Try it: Set down exactly the first line of the entries and every line after it, through the line with "Supplements".

Stored data entries:
──────────────────────────────

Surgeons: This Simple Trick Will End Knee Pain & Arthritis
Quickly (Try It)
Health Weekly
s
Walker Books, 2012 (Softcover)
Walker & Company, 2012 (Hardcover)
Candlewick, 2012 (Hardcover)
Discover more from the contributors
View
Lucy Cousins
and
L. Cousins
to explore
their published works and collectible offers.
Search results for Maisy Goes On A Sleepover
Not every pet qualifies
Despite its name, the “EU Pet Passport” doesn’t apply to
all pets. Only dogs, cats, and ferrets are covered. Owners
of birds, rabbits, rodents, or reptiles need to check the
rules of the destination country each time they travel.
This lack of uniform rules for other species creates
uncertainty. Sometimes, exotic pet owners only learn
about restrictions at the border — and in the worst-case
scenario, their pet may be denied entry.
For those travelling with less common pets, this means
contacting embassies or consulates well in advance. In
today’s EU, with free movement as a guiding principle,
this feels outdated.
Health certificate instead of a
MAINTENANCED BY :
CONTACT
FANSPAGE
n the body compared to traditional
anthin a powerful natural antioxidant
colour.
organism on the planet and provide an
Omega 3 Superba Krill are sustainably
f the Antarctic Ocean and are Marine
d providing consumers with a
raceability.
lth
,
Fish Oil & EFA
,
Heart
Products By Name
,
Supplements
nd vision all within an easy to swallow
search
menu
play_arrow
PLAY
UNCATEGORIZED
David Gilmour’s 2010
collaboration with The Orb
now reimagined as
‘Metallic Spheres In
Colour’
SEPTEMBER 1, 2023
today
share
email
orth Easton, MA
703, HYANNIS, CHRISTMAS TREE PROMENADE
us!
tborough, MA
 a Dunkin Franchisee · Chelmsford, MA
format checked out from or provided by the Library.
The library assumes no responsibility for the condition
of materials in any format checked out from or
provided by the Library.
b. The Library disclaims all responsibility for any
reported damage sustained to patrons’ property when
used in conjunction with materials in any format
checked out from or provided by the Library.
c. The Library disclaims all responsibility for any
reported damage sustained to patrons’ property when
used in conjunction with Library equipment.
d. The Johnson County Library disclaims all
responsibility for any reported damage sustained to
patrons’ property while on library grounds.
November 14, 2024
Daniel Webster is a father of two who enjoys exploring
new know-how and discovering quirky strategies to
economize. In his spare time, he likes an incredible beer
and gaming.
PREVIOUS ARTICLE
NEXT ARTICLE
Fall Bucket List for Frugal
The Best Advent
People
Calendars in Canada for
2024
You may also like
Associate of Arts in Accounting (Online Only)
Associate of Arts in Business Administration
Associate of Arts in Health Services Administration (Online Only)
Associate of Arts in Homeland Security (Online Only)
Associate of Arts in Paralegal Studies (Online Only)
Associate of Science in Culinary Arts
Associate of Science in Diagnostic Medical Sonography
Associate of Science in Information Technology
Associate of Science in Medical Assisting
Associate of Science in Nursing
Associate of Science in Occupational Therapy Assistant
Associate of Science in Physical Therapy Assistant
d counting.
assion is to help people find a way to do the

──────────────────────────────

Task answer:
Surgeons: This Simple Trick Will End Knee Pain & Arthritis
Quickly (Try It)
Health Weekly
s
Walker Books, 2012 (Softcover)
Walker & Company, 2012 (Hardcover)
Candlewick, 2012 (Hardcover)
Discover more from the contributors
View
Lucy Cousins
and
L. Cousins
to explore
their published works and collectible offers.
Search results for Maisy Goes On A Sleepover
Not every pet qualifies
Despite its name, the “EU Pet Passport” doesn’t apply to
all pets. Only dogs, cats, and ferrets are covered. Owners
of birds, rabbits, rodents, or reptiles need to check the
rules of the destination country each time they travel.
This lack of uniform rules for other species creates
uncertainty. Sometimes, exotic pet owners only learn
about restrictions at the border — and in the worst-case
scenario, their pet may be denied entry.
For those travelling with less common pets, this means
contacting embassies or consulates well in advance. In
today’s EU, with free movement as a guiding principle,
this feels outdated.
Health certificate instead of a
MAINTENANCED BY :
CONTACT
FANSPAGE
n the body compared to traditional
anthin a powerful natural antioxidant
colour.
organism on the planet and provide an
Omega 3 Superba Krill are sustainably
f the Antarctic Ocean and are Marine
d providing consumers with a
raceability.
lth
,
Fish Oil & EFA
,
Heart
Products By Name
,
Supplements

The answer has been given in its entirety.